Varun Puri: First impressions are crucial. The way you handle your customers along every step of their dining experience has an impact on whether you’ll retain that customer. If they weren’t greeted when they walked in and when they left, they might mention it in an online review. Poor customer service is often a deal-breaker for customers. Your food may be outstanding, your table settings exquisite and your ambience delightful, but if your service is bad, customers will remember. The key to success is happy customers who want to return again and again. To ensure your success, your entire team – from management to hostess, staff to housekeeping – everyone must be dedicated to your customers’ well-being. Every contact your staff makes with customers must be pleasant, welcoming and accommodating. Thorough knowledge of your respective work and always surprising your guests with something new and exciting will make them your loyal customers.
Posist: What are your views on the transformation in the taste of customers in India?
Varun Puri: In today’s day and age customers are becoming very choosy. They expect you to deliver what they are paying you for, and you cannot take them for granted. So if you are promising them the moon, make sure you don’t deliver them stars. Due to the ‘western’ influence, customers want to experiment with different cuisines and menu. I see a major change in their food habits considering there are so many restaurants coming up, each having a different theme and cuisine. People eat with their eyes first; hence presentation, the introduction of new concepts and cuisines, and ideas are very important to catch their attention. We feel that constant innovation is the key to winning the love of customers.
Posist: According to your experience, what are the food trends to look forward to in the future?
Varun Puri: Well currently I think Fusion cooking is really catching up with people. Especially youngsters love dishes that combine several cuisines into a single eating experience. Also, our recent experience at IMLY has proved that old Indian recipes are getting back in the menus on the popular demand of guests. Ethnic flavors are being inculcated in modern restaurants, and beverages going to an extreme level of experimenting as well.
Secondly, Molecular Gastronomy, which is an amalgamation of food + science, is transforming the restaurant industry. It’s a concept of food with a technique which has already created waves with LIGHTS CAMERA ACTION-AIR BAR and is getting appreciated by gourmets, food bloggers, and food lovers.
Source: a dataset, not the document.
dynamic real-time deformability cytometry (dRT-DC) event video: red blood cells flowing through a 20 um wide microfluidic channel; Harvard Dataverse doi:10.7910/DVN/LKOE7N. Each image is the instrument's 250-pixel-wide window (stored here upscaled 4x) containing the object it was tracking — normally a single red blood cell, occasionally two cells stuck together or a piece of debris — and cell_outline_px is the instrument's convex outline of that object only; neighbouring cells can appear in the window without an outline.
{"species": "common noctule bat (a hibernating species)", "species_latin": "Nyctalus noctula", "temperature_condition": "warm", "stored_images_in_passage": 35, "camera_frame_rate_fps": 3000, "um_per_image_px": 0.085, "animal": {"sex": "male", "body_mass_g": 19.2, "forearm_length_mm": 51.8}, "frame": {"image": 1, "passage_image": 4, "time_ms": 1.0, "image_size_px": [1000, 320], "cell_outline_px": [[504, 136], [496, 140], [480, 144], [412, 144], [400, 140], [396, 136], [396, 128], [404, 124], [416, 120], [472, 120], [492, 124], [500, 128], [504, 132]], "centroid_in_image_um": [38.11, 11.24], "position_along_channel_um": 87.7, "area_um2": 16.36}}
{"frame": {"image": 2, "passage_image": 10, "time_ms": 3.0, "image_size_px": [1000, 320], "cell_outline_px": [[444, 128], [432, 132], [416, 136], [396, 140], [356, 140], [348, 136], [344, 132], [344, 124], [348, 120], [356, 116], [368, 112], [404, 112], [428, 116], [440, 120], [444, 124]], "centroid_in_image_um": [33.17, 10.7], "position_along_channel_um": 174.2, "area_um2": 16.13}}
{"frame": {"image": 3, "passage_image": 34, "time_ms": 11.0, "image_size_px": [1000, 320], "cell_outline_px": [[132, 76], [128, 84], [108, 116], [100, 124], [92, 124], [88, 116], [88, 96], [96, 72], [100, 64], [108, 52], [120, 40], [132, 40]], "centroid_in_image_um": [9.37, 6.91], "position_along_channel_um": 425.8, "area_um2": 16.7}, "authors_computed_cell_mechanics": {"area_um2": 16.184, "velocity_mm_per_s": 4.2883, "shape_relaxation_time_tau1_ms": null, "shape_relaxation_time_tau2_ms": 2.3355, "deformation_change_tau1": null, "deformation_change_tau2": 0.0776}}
We are glad to inform that all our restaurants will be having all these food trends/ elements to showcase a global world cuisine journey.
Posist: What kind of restaurant management system is necessary to manage and boost diverse areas of restaurants?
Varun Puri: In my opinion, a restaurant should have an integrated system that should be interlinked with all the important departments. This makes it easier for everyone to establish transparency in the system and be on the same page as well. This leads to easy accountability, authenticity, and harmony in the company, and allows us to openly discuss ideas, feedback, suggestions, and complaints, etc, and rectify them as a team.
Posist: What type of latest restaurant technologies are essential to embed into restaurant management software to automate operations, enhance customer experience and outgrow competition?
Varun Puri: We feel that automation is the need of the hour in the industry. Hence we seek more technical, instead of manual support for the team to save time and energy. We require automation in all the departments, and ‘SAPiszation’ – a method which helps in inventory (management), stock, reduce wastage and loss of revenue help achieve it.
Additionally, we feel the need for Management software in the kitchen to fasten the service and erase any confusion in terms of orders, food delay, etc.
For customers, we run loyalty programs, offer online reservations system, and organize corporate tie-ups to make them our regular and most ‘treasured’ guest. The idea is to provide them with some special care and extra service without hampering their pockets.